The MBC project was designed collaboratively with input from metastatic breast cancer patients, patient advocates, cancer researchers, physicians and clinical specialists. To enroll, interested patients visit the website to learn about the project, and if they are interested, they are asked to provide their contact information. Once patients are signed up, they are asked to complete a short survey about their cancer and treatment and agree to an online consent form to permit researchers to obtain copies of their medical records and perform sequencing studies on their tumor and their healthy DNA. When consent is provided, they request the patient’s medical records and a portion of their stored tumor tissue. These tissue samples undergo full genomic analysis. Patients are also asked to provide a saliva sample, using an at-home collection kit to allow comparison of their tumor DNA to their genomic DNA. The saliva collection kits are an integral part of the study and allow easy, self-collection of DNA. For patients who do not live near a research center, this method allows them to contribute to a research project that might not otherwise be possible

The MBC Project team created a fun video to help people understand how to properly collect a saliva sample.
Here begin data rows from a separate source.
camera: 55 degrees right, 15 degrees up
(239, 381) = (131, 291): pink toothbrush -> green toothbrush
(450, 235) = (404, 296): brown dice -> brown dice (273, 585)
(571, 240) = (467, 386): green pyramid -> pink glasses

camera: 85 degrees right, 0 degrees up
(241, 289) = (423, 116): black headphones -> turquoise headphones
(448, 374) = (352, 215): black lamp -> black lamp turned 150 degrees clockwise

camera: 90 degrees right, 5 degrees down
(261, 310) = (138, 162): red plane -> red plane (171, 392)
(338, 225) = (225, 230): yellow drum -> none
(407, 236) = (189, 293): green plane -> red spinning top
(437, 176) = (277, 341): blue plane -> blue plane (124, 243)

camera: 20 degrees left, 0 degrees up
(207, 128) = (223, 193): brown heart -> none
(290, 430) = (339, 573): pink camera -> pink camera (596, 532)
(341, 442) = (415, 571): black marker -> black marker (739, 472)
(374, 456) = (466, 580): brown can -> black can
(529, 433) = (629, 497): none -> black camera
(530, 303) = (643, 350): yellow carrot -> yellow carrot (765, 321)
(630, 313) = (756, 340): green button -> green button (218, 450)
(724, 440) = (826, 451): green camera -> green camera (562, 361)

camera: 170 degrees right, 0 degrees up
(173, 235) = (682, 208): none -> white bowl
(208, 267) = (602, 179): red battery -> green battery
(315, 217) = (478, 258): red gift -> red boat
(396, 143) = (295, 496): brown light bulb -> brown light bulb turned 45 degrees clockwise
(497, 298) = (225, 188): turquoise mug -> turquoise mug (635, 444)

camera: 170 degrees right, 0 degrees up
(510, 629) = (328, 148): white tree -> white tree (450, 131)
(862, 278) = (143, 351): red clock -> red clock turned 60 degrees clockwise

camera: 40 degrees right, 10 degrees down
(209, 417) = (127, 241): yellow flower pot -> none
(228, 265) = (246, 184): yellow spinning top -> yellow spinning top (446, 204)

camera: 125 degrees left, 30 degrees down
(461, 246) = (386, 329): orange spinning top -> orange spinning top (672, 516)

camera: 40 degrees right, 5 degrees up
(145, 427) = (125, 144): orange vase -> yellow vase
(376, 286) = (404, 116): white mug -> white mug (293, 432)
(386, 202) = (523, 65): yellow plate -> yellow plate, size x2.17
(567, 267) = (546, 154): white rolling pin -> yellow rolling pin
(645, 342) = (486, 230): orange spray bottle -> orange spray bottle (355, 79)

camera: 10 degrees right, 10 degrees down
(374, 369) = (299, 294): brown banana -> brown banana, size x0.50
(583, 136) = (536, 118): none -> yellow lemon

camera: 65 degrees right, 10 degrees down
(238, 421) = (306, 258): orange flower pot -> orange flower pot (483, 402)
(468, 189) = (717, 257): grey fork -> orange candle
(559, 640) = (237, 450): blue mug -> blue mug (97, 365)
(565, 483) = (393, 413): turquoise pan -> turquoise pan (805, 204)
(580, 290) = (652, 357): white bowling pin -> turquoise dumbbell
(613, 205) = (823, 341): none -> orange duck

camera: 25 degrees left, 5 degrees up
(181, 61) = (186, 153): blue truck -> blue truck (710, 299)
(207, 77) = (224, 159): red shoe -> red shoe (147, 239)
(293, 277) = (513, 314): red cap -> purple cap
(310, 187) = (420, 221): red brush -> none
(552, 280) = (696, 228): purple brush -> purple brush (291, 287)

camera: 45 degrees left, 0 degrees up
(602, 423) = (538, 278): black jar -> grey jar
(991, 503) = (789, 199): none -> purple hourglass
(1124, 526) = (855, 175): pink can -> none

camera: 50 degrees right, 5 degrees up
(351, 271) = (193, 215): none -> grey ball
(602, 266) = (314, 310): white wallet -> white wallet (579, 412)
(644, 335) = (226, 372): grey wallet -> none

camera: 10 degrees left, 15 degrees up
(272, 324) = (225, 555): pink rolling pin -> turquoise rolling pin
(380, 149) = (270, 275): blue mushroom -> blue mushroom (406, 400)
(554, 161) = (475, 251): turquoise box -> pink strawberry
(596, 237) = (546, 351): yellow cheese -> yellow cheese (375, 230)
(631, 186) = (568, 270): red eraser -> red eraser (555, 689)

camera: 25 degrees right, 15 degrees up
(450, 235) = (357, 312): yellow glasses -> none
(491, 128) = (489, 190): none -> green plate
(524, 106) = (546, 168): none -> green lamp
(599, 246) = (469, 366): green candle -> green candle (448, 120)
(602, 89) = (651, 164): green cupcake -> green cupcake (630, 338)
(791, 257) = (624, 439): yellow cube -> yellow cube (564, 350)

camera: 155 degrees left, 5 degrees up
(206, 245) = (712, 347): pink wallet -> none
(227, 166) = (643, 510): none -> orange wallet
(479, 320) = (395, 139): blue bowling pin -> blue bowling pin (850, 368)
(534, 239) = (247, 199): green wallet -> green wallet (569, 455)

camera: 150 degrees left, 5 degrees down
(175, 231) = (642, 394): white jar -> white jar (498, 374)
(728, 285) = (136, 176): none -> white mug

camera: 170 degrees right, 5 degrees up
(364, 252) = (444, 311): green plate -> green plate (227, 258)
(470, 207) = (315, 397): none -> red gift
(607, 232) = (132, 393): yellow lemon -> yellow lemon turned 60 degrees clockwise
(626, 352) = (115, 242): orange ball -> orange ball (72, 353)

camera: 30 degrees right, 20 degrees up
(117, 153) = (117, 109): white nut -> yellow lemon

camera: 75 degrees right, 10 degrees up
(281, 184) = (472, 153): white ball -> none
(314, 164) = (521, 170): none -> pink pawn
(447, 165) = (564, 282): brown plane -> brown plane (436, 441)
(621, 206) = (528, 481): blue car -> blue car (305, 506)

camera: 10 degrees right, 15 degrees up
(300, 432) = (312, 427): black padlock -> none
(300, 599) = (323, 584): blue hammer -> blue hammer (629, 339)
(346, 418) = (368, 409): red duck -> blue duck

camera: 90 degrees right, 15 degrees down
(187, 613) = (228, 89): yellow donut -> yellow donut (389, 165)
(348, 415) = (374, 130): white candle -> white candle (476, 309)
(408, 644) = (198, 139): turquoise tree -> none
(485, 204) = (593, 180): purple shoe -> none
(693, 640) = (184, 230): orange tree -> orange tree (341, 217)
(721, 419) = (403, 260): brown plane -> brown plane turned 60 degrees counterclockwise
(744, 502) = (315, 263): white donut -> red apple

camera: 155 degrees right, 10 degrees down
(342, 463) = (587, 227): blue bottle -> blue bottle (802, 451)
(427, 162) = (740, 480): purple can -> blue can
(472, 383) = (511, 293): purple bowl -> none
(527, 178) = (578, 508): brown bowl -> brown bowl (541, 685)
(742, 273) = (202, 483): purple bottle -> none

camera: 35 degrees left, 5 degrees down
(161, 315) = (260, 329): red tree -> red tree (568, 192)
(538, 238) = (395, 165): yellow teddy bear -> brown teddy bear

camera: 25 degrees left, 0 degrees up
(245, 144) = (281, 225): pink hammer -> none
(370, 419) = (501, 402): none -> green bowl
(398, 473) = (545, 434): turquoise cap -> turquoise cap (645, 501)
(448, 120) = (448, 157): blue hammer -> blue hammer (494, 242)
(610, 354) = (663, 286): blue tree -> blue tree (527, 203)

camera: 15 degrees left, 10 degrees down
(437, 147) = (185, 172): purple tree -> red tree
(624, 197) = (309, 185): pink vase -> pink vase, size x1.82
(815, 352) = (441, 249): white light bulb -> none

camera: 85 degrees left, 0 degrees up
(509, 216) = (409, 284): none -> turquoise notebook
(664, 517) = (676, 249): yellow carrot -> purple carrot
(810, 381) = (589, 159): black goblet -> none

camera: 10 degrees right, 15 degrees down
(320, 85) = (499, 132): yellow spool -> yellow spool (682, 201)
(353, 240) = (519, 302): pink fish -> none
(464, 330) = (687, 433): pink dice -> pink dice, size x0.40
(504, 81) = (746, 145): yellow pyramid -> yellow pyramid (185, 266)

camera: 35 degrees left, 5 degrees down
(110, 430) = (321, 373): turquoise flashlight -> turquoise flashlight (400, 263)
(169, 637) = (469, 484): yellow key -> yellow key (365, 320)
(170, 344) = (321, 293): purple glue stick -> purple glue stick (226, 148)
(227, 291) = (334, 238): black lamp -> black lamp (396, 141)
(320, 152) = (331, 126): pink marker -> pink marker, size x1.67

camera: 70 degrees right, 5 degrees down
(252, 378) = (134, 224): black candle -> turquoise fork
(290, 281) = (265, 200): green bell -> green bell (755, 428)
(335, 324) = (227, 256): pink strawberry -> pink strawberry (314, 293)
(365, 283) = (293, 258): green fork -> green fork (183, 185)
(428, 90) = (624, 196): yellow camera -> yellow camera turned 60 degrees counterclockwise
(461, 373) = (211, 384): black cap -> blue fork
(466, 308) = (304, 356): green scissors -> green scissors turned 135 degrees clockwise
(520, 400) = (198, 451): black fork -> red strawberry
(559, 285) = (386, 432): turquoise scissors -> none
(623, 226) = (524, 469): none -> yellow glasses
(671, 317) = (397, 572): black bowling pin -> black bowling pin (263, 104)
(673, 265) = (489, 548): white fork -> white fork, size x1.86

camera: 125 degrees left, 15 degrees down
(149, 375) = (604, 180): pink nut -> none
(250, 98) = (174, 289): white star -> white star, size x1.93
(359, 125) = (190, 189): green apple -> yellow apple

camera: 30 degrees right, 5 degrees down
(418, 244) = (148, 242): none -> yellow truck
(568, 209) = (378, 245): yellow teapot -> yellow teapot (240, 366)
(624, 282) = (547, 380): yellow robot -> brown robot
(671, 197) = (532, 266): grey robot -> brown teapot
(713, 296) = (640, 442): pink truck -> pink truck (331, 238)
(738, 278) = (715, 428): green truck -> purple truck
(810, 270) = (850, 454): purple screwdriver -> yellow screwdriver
The research team’s approach to recruitment for this study is unique. According to an article in The Cure Today:

“Researchers credit their use of social media and the engagement of numerous advocacy groups to support and promote the effort for the project’s success to date, enabling them to recruit patients directly, rather than via patients’ individual physicians and institutions. The researchers hope this proof-of-concept study may serve as a model for patient-driven research in other cancer types.”

This approach is generating some interesting feedback. Patients have been posting ‘selfies’ on their social media accounts showing pictures of themselves and their saliva kits with the hashtag #MBCproject.


By looking at the DNA in the patient’s samples, researchers hope to make discoveries that will ultimately lead to a better understanding and faster advances in the treatment of metastatic breast cancer. The de-identified genomic and clinical data generated will be shared widely for other researchers to use, enabling discoveries anywhere in the world.

To date, more than 2,000 patients from all 50 states have enrolled in the study over a seven-month period, and the numbers are growing.